Green—a quick-witted Arkansan who, when asked how he was doing, replied “Magical”—isn’t completely persuasive. He demurs. “Every now and then, pot’s an enjoyable escape, fine. But it’s by no means a part of my character, or who I am.”

The truth becomes apparent as he goes on. Your Highness is, indeed, an escape for Green, but to a place he’s always wanted to be, the position of unpredictability. “I like getting a little absurd within a genre like that,” he continues. “You can take chances. It’s a license to be random.”

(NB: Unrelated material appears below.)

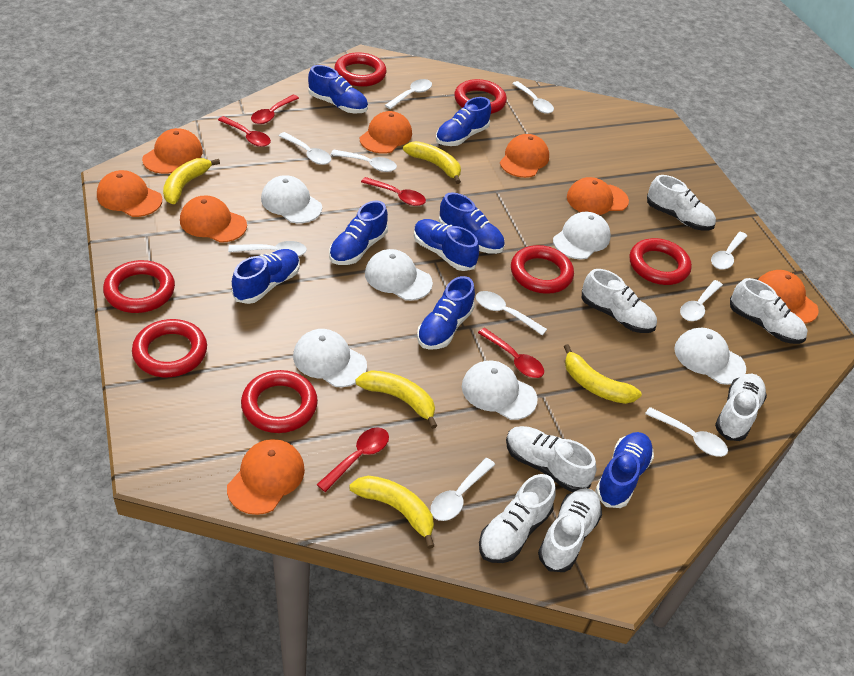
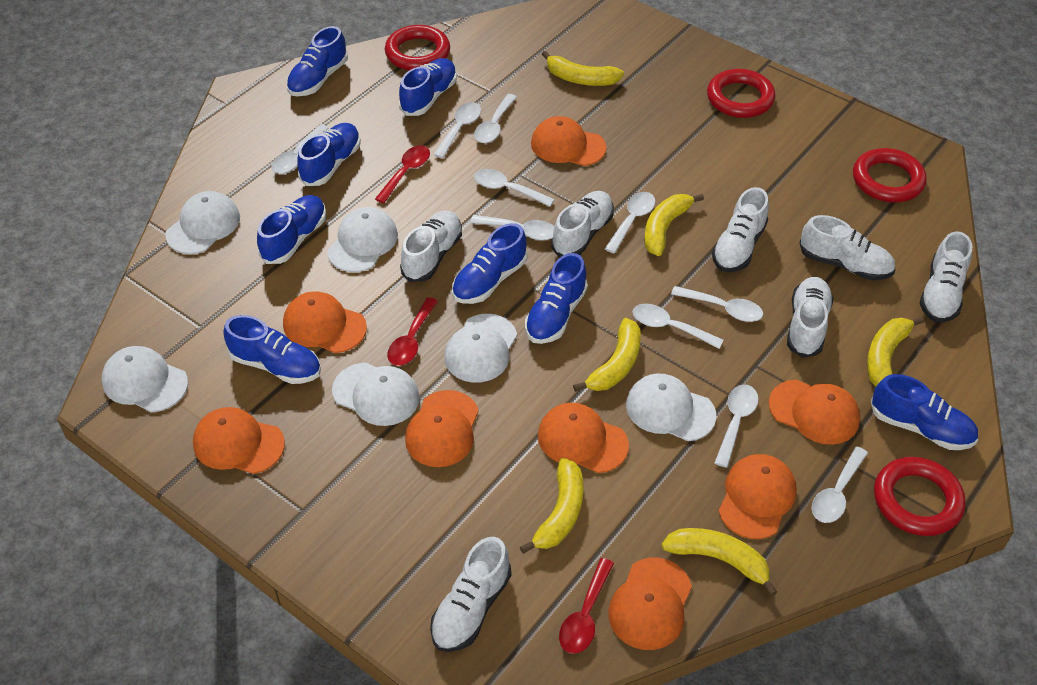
red ring: [103,260,175,313] [132,319,207,377] [241,370,318,433] [334,52,386,87] [454,79,507,114] [511,245,574,294] [630,238,692,285] = 7 -> [385,25,450,70] [707,69,776,118] [853,148,927,202] [874,457,966,536] = 4
red spoon: [218,116,271,147] [251,95,299,124] [316,427,389,492] [361,177,426,206] [478,328,544,378] = 5 -> [375,145,430,203] [387,297,438,366] [559,558,614,654] = 3
yellow banana: [163,158,220,204] [349,476,434,549] [355,370,437,429] [403,141,461,184] [564,344,642,404] = 5 -> [520,458,584,554] [542,51,624,86] [573,318,641,392] [644,194,704,256] [661,528,777,596] [867,317,924,387] = 6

Getting reflective, Green believes the typecasting came long before his stoner-comedy phase. “I made four indie movies that very few people saw,” he says, pausing. “And it was really challenging to find money for my taste in drama.” (The director refers to them, affectionately, as his crybaby movies: George Washington and All the Real Girls, along with 2004’s Undertow and the depressing 2007 domestic drama Snow Angels.) When an opportunity to step into a Hollywood production came around, he lunged at it.

“It does get disheartening making movies that nobody shows up for,” he continues. “The best thing was to try to make a comedy and, within a few meetings, it was surprisingly easy to get Pineapple Express going.”

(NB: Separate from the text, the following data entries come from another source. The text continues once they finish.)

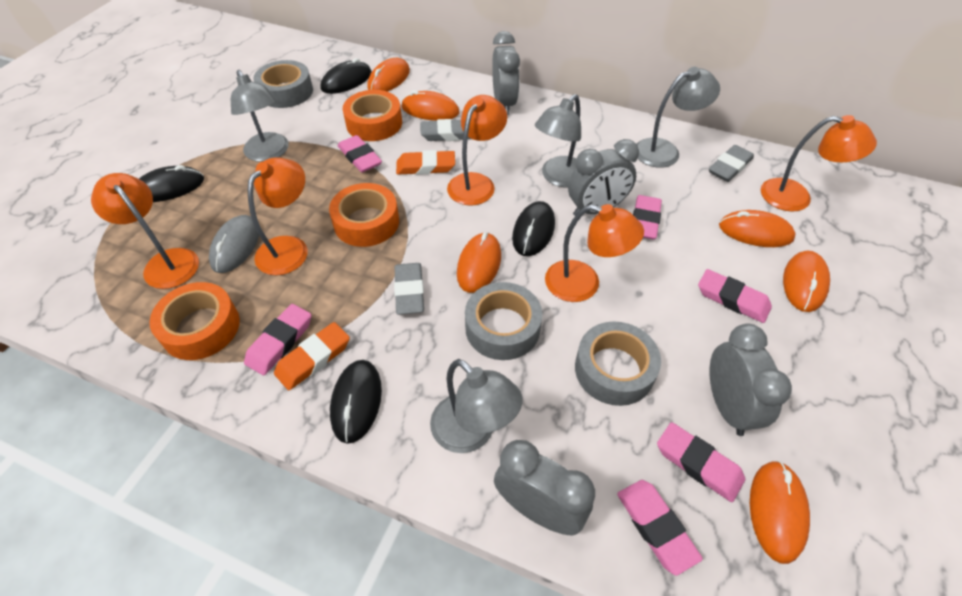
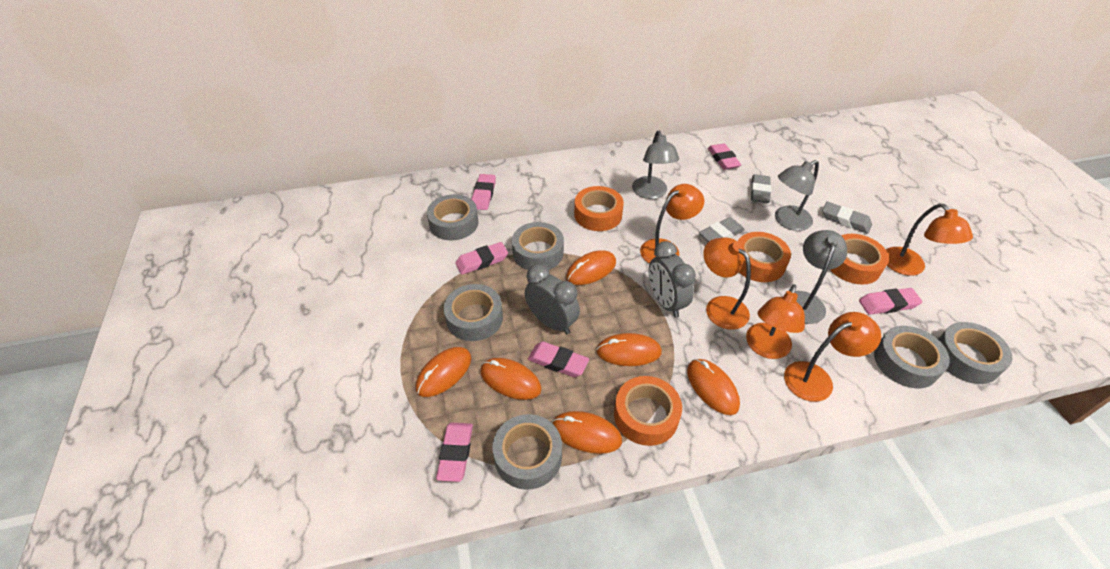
black mouse: [139,165,204,202] [321,58,371,94] [330,360,382,444] [512,201,555,256] = 4 -> none = 0
grey clock: [492,31,520,115] [494,440,595,535] [568,139,639,216] [710,324,792,436] = 4 -> [525,264,580,334] [649,241,696,317] = 2
grey lamp: [231,70,289,162] [430,359,523,453] [535,94,581,187] [637,67,720,168] = 4 -> [632,131,679,199] [775,160,819,231] [795,230,847,324] = 3
grey mouse: [209,215,259,273] = 1 -> none = 0
grey tape: [253,60,313,108] [465,282,542,360] [575,321,661,406] = 3 -> [427,194,478,240] [444,284,503,341] [493,414,562,490] [512,222,564,270] [874,326,950,388] [938,322,1012,384] = 6
orange eraser: [274,322,350,390] [396,150,455,175] = 2 -> none = 0
orange tape: [149,282,240,360] [329,183,399,247] [343,90,402,141] = 3 -> [574,186,624,231] [614,376,682,446] [738,232,791,282] [831,234,889,285] = 4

“He’s not going to be classified by anything,” McBride says of his director and longtime collaborator (recently on the edgy TV series Eastbound & Down), a friend who first put him front a camera after they attended film school together. “He used to make these strange Coen brothers-esque comedies and then shift over to these really dramatic pieces. David’s a guy who likes to defy expectations.”

Green doesn’t see his newfound commercial success as anything but a door opening. “It’s all a series of battles, just different levels,” he offers. “Even though you’re getting $60 million to make a crazy sword-and-sorcery film with your buddy in Northern Ireland, there’s very little difference in the struggle.” (For all the fun they're having up onscreen, McBride relates that the shoot was unusually disciplined.)

Your Highness evolved as an in-joke between Green and McBride through a game they used to play on the set of other projects, in which they kicked around potential movie titles without scripts. “We’d come up with a lot of titles and then go backward,” Green recalls. “It’s a very primitive marketing exercise: What’s the poster? What’s the tagline?” (McBride remembers a potential TV show, The Face of Danger, about a crimebusting plastic surgeon, David Danger.)

The result, 15 years later, is Your Highness, successfully pitched on a whim and a Hollywood comedy that feels unusally personal, filled with quirks that often soar and sometimes go splat (lovably). Green hopes to shift again to a remake of the Italian art-horror classic Suspiria, for which he has secured Dario Argento’s blessing and even the rights to Goblin’s score.

“When I think of the all the different filmmakers that have come before him,” McBride says (showing off his geeky roots), “the career that I envision for David is something like Robert Altman’s, where he can go from Popeye to MASH and Nashville and kill them all. He’ll keep surprising people for years.”

Green, a modest and easygoing interview, certainly has some of the late master’s irreverence. “Until somebody tells me no, I can get away with anything,” he says. “So let’s try to commit murder.”